◆ What the task asks
From the line containing "G04 #@! TF.SameCoordinates,573C6FB0-CD79-483D-94B5-B6DABAD4C9EF*" through the last line of the records, print every line exactly and nothing more.

Given records Block Start

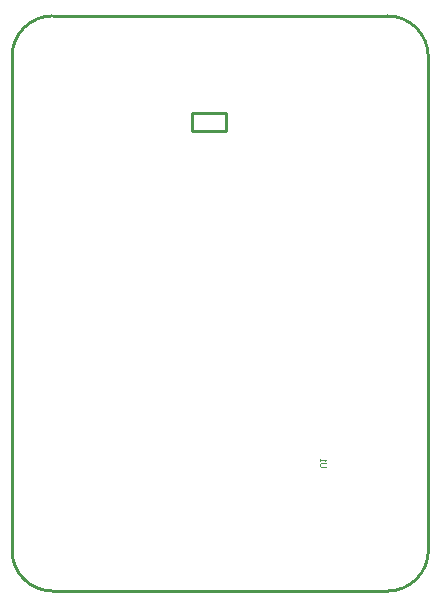
<source format=gm1>
G04*
G04 #@! TF.GenerationSoftware,Altium Limited,Altium Designer,24.9.1 (31)*
G04*
G04 Layer_Color=16711935*
%FSLAX44Y44*%
%MOMM*%
G71*
G04*
G04 #@! TF.SameCoordinates,573C6FB0-CD79-483D-94B5-B6DABAD4C9EF*
G04*
G04*
G04 #@! TF.FilePolarity,Positive*
G04*
G01*
G75*
%ADD16C,0.2540*%
%ADD85C,0.0762*%
D16*
X495842Y121962D02*
G03*
X530309Y156429I0J34467D01*
G01*
X530218Y574390D02*
G03*
X495751Y608857I-34467J0D01*
G01*
X212298Y608904D02*
G03*
X177830Y574436I0J-34467D01*
G01*
X177800Y156387D02*
G03*
X212267Y121920I34467J0D01*
G01*
X330200Y511810D02*
X359410D01*
X330200Y527050D02*
X359410D01*
X330200Y511810D02*
Y527050D01*
X359410Y511810D02*
Y527050D01*
X212267Y121920D02*
X495842D01*
X530300Y156429D02*
X530300Y574390D01*
X177800Y574436D02*
X177800Y156387D01*
X212298Y608890D02*
X495751Y608890D01*
D85*
X443268Y226970D02*
X439036D01*
X438190Y227816D01*
Y229509D01*
X439036Y230356D01*
X443268D01*
X438190Y232048D02*
Y233741D01*
Y232895D01*
X443268D01*
X442422Y232048D01*
M02*

</source>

Given records Block End

◆ Result below
G04 #@! TF.SameCoordinates,573C6FB0-CD79-483D-94B5-B6DABAD4C9EF*
G04*
G04*
G04 #@! TF.FilePolarity,Positive*
G04*
G01*
G75*
%ADD16C,0.2540*%
%ADD85C,0.0762*%
D16*
X495842Y121962D02*
G03*
X530309Y156429I0J34467D01*
G01*
X530218Y574390D02*
G03*
X495751Y608857I-34467J0D01*
G01*
X212298Y608904D02*
G03*
X177830Y574436I0J-34467D01*
G01*
X177800Y156387D02*
G03*
X212267Y121920I34467J0D01*
G01*
X330200Y511810D02*
X359410D01*
X330200Y527050D02*
X359410D01*
X330200Y511810D02*
Y527050D01*
X359410Y511810D02*
Y527050D01*
X212267Y121920D02*
X495842D01*
X530300Y156429D02*
X530300Y574390D01*
X177800Y574436D02*
X177800Y156387D01*
X212298Y608890D02*
X495751Y608890D01*
D85*
X443268Y226970D02*
X439036D01*
X438190Y227816D01*
Y229509D01*
X439036Y230356D01*
X443268D01*
X438190Y232048D02*
Y233741D01*
Y232895D01*
X443268D01*
X442422Y232048D01*
M02*

</source>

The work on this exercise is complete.